First, the officer must exercise discretion in determining what is, or is not, an "other valuable." Here, the officer made the discretionary determination that a personal electronic item is an "other valuable." The fact that we now approve of that determination after the fact does not render it nondiscretionary. Rather, it simply means that this court, too, views personal electronics as valuables.
But in so doing, we offer no fixed standard of value. Is a $10 thumb drive an electronic device so as to constitute an "other valuable?" The inventory policy does not guide the officer, who will thus be forced to make a discretionary determination of value-a determination that some future court will adjudicate on a case-by-case basis. That is not a systematized policy that can be equally and universally applied. Rather, it is a policy of discretion, where what is worthy of inventory is determined by the subjective evaluation of the officer conducting the inventory-precisely what Atkinson prohibited.
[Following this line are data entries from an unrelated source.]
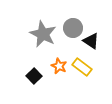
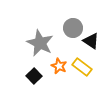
gray star: moved 3 px left, 9 px down
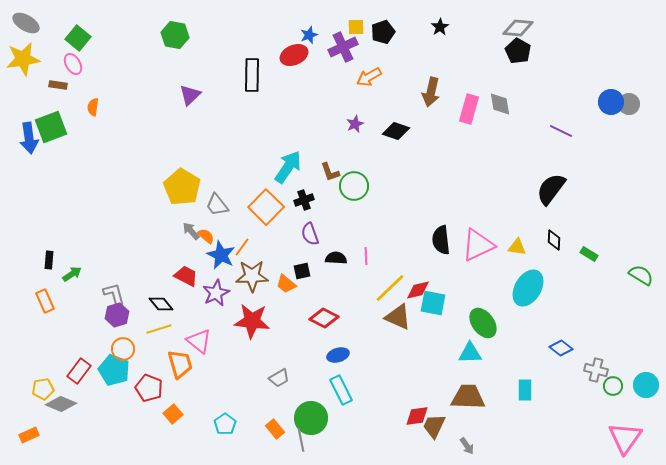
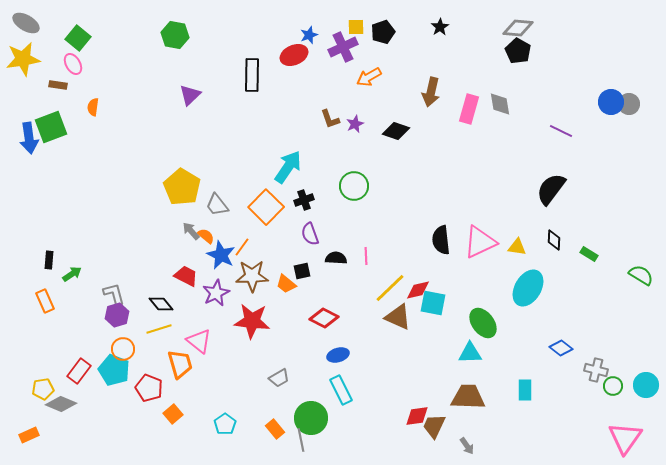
brown L-shape at (330, 172): moved 53 px up
pink triangle at (478, 245): moved 2 px right, 3 px up
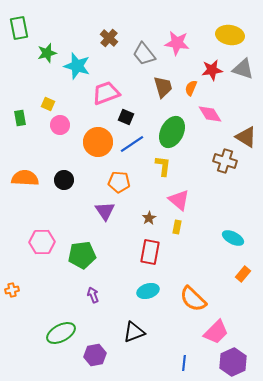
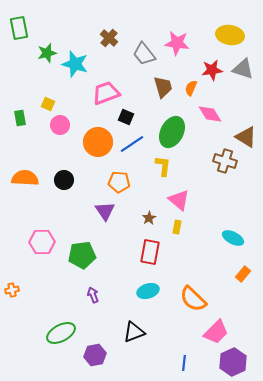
cyan star at (77, 66): moved 2 px left, 2 px up
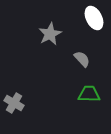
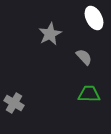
gray semicircle: moved 2 px right, 2 px up
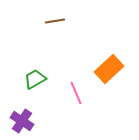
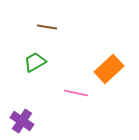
brown line: moved 8 px left, 6 px down; rotated 18 degrees clockwise
green trapezoid: moved 17 px up
pink line: rotated 55 degrees counterclockwise
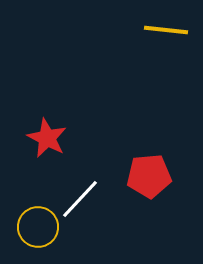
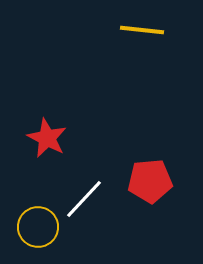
yellow line: moved 24 px left
red pentagon: moved 1 px right, 5 px down
white line: moved 4 px right
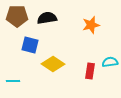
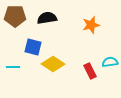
brown pentagon: moved 2 px left
blue square: moved 3 px right, 2 px down
red rectangle: rotated 35 degrees counterclockwise
cyan line: moved 14 px up
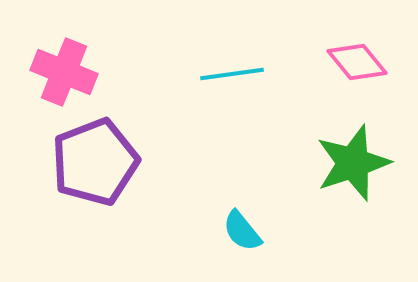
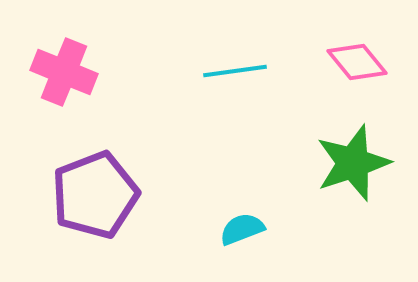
cyan line: moved 3 px right, 3 px up
purple pentagon: moved 33 px down
cyan semicircle: moved 2 px up; rotated 108 degrees clockwise
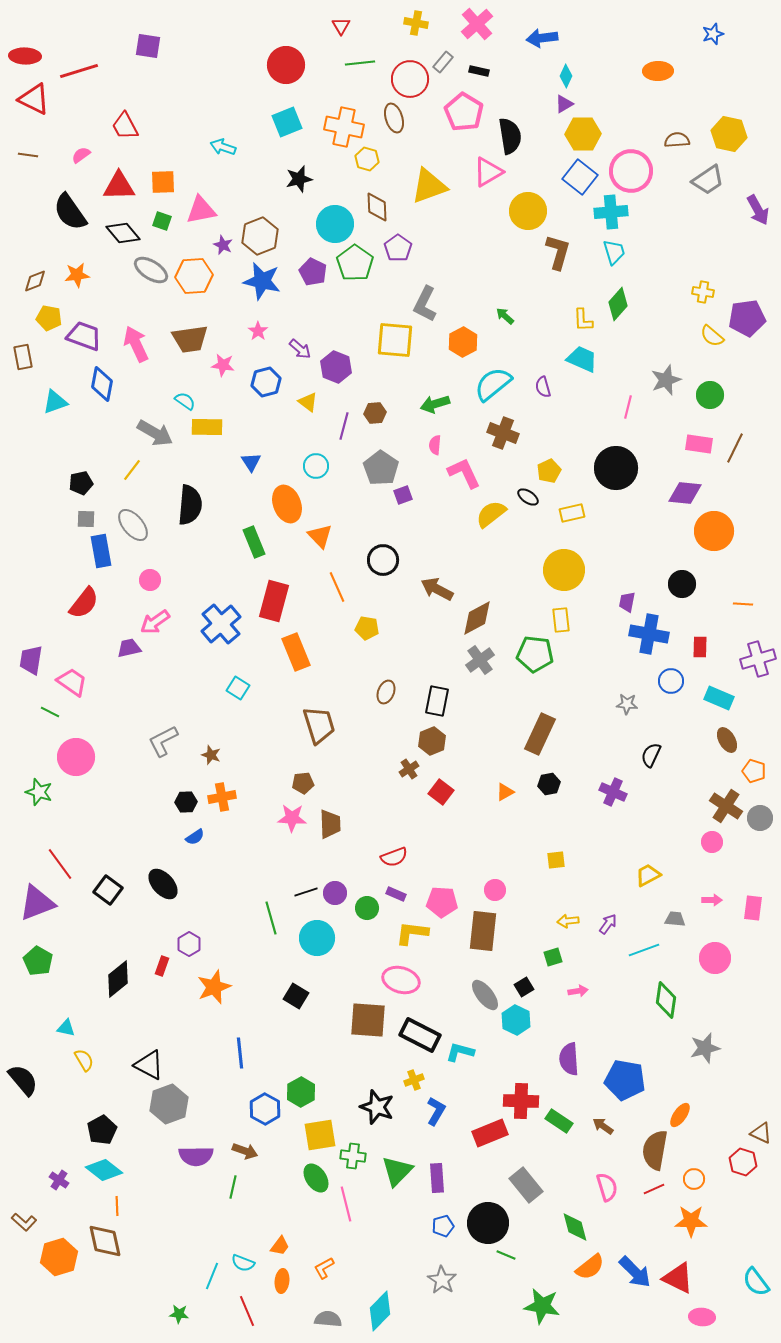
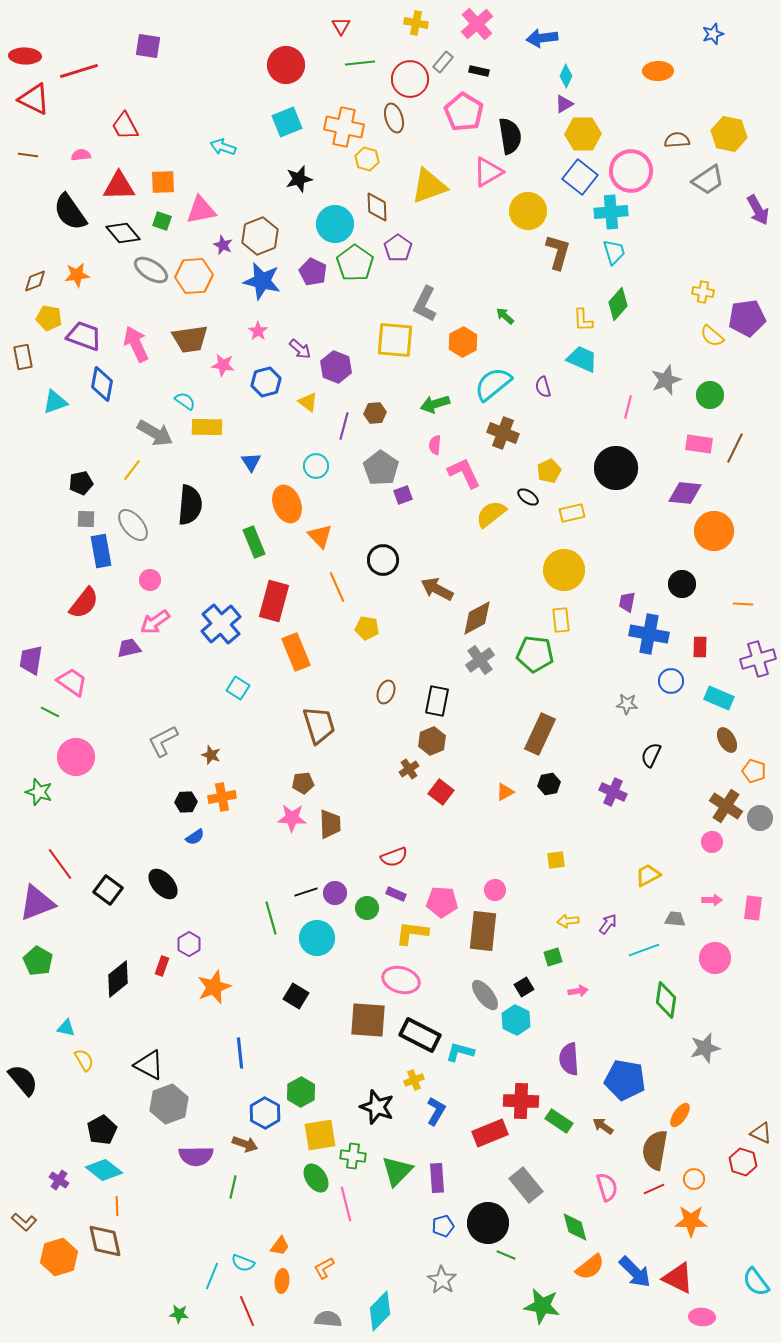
pink semicircle at (81, 155): rotated 30 degrees clockwise
blue hexagon at (265, 1109): moved 4 px down
brown arrow at (245, 1151): moved 7 px up
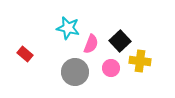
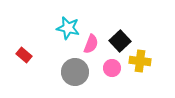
red rectangle: moved 1 px left, 1 px down
pink circle: moved 1 px right
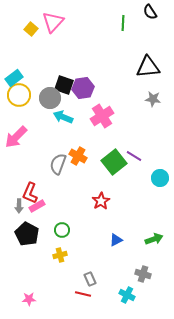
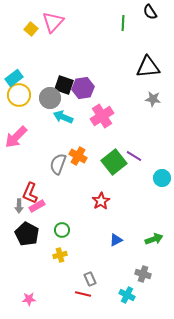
cyan circle: moved 2 px right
Second, under this policy, once the officer exercises discretion to determine whether something is of value, he must then exercise discretion to determine if the closed and opaque container is one that is reasonably "designed" to contain the valuable. As we describe above, "[f]rom its outward appearance, the case looked to be a container for holding a small external computer hard drive or a small video game console, such as a Nintendo Game Boy." 289 Or.App. at 381-82, 410 P.3d at 387-88. On this record, it appears that neither the officer, nor this court, knows precisely what the container was designed to hold. It is apparently sufficient that it is designed to hold some electronic device.
Finally, the incongruity of our case law in this area is brought into sharp focus by one aspect of this case. When *390it comes to electronic storage devices, like a hard drive, the value of the storage device itself is eclipsed by the true locus of value: the data . See, e.g. , State v. Mansor , 279 Or.App. 778, 792, 801, 381 P.3d 930 (2016), rev. allowed , 360 Or. 752, 388 P.3d 721 (2017) ("[P]ersonal electronic devices are more akin to the 'place' to be searched than to the 'thing' to be seized and examined."). Looking at the external black box of a hard drive tells one nothing about the value of the object, because the value of the object is determined by its invisible digital contents.
In holding that an inventory search of a closed, opaque container designed to hold a hard drive is permissible, when examining the physical hard drive tells one nothing about its internal value, whereas inventorying a steamer trunk, or a tackle box, is im permissible, when doing so would actually reveal their contents and value, our case law has reached discordance. This discord does not serve the purposes of Article I, section 9 ;
*392citizens are left with an uncertain expectation of their privacy rights, and law enforcement is left with uncertain clarity as to what is, or what is not, a valid inventory search.
Despite these concerns, however, the majority is correct that our case law in this area supports the search in this case. To hold otherwise would require that this court disavow many of its prior decisions in this area. "[T]he principle of stare decisis means that the party seeking to change a precedent must assume responsibility for affirmatively persuading us that we should abandon that precedent." State v. Ciancanelli , 339 Or. 282, 290, 121 P.3d 613 (2005). Neither party has asked us to do so here, and it would be inappropriate to approach that task sua sponte . Accordingly, I must concur.